Text =

>>>>

At the third level academic studies, the Faculty offers five academic programs which lead to the following academic titles:
- PhD in Mathematical Sciences,
- PhD in Computer Science,
- PhD in Physical Sciences,
- PhD in Chemical Sciences, and
- PhD in Biological Sciences,
- PhD School of Mathematics

== Scientific research ==
Improvement and continuous modernization of the existing study programs are governed by the scientific development and new demands placed before the job profiles that students are trained for at the Faculty. The academic staff pursues research, is engaged in various projects, and cooperates with the industry; they organize seminars and workshops for the academic staff with experts from abroad or from industry as lecturers. The Faculty of Sciences and Mathematics makes it possible for research methods and research findings to be integrated into the academic programs of doctoral studies.

The Faculty is currently involved in a total of 46 national and international projects that span across fundamental research, technological development, integrated study, and interdisciplinary research. Over 80% academic staff participate in the realization of the national research projects.

The Faculty is also involved in a number of TEMPUS and FP projects.

The academic stuff at the Faculty takes part in scientific conferences and professional symposia in the country and abroad. The Faculty itself has organized a number of significant scientific meetings.

<<<<

Tasks and exercises =
**1.** Translate this sentence from the faculty text into Spanish: "The Faculty is also involved in a number of TEMPUS and FP projects."
**2.** Sum up the faculty text in two sentences.
**3.** Reproduce the part of the faculty text starting with "The Faculty is currently" and going on through "national research projects.".

Input data =
>>>>

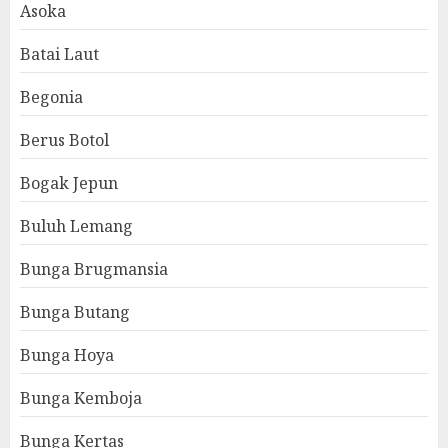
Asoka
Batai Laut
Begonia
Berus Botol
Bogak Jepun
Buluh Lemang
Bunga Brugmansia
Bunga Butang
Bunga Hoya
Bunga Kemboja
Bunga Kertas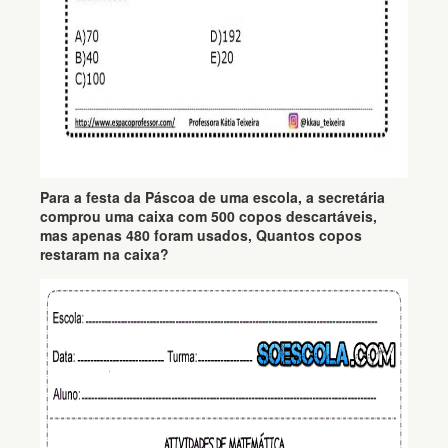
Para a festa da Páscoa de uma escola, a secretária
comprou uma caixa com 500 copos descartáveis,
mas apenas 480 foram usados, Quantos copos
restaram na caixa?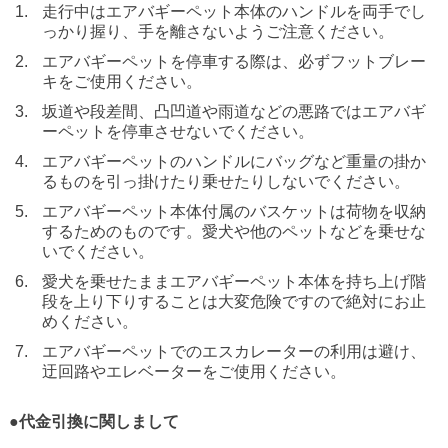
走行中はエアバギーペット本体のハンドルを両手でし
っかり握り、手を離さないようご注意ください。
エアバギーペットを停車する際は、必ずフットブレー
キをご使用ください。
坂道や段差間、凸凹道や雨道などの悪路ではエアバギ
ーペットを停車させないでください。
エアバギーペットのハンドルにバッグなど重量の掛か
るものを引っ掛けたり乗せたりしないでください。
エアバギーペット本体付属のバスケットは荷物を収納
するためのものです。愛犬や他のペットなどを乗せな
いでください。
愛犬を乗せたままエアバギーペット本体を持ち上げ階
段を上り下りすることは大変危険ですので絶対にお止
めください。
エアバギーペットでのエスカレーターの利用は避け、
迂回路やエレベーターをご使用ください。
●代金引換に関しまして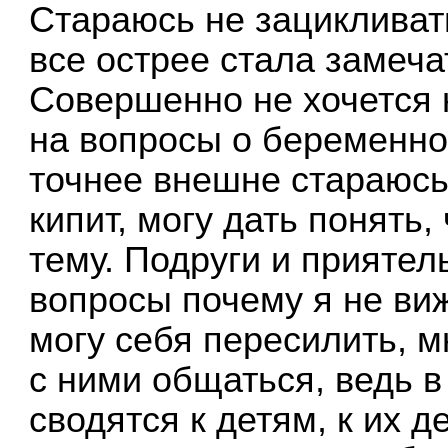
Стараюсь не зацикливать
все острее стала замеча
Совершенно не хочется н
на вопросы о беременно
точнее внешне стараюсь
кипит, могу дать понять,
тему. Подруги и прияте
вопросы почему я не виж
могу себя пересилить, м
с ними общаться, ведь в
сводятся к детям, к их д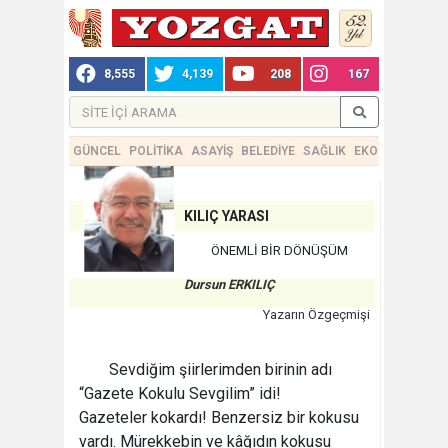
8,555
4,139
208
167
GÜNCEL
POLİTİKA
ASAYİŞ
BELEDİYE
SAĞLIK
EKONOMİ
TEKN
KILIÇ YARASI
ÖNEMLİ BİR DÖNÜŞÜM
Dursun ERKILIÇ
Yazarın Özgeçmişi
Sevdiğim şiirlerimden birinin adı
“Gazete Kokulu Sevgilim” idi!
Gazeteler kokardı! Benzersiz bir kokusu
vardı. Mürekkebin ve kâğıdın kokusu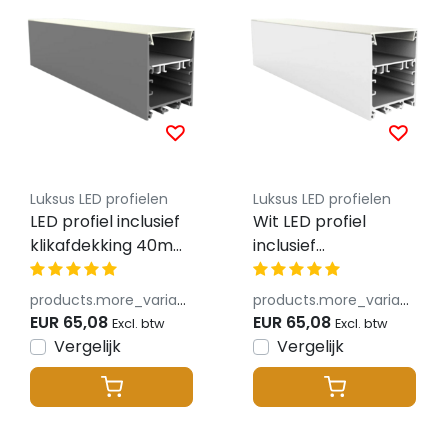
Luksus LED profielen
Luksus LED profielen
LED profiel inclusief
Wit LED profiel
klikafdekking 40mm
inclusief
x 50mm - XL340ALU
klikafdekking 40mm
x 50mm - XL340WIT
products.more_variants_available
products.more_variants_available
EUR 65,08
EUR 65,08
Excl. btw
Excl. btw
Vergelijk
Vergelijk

<<<<
>>>>

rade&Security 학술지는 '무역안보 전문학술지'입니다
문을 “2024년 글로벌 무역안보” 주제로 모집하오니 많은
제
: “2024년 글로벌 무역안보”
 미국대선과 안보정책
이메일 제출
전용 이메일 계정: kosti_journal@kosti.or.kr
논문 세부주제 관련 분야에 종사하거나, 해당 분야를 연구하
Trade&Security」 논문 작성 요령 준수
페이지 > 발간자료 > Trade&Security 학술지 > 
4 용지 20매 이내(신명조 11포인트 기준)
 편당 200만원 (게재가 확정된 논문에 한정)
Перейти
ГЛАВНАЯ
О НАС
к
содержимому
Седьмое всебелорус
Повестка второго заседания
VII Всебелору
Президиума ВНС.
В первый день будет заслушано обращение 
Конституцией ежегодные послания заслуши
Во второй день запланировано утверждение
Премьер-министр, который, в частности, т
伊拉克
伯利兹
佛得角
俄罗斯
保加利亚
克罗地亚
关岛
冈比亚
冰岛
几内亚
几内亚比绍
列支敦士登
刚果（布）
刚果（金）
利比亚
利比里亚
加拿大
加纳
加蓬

<<<<

Outputs by task =
**1.** La Facultad también participa en varios proyectos TEMPUS y FP.

**2.** The Faculty of Sciences and Mathematics offers doctoral programs in mathematical, computer, physical, chemical, and biological sciences, and it makes it possible for research methods and findings to be integrated into them. Its academic staff pursue research, cooperate with industry, and take part in conferences, while the Faculty is involved in 46 national and international projects, with over 80% of the staff participating in national research projects.

**3.**
The Faculty is currently involved in a total of 46 national and international projects that span across fundamental research, technological development, integrated study, and interdisciplinary research. Over 80% academic staff participate in the realization of the national research projects.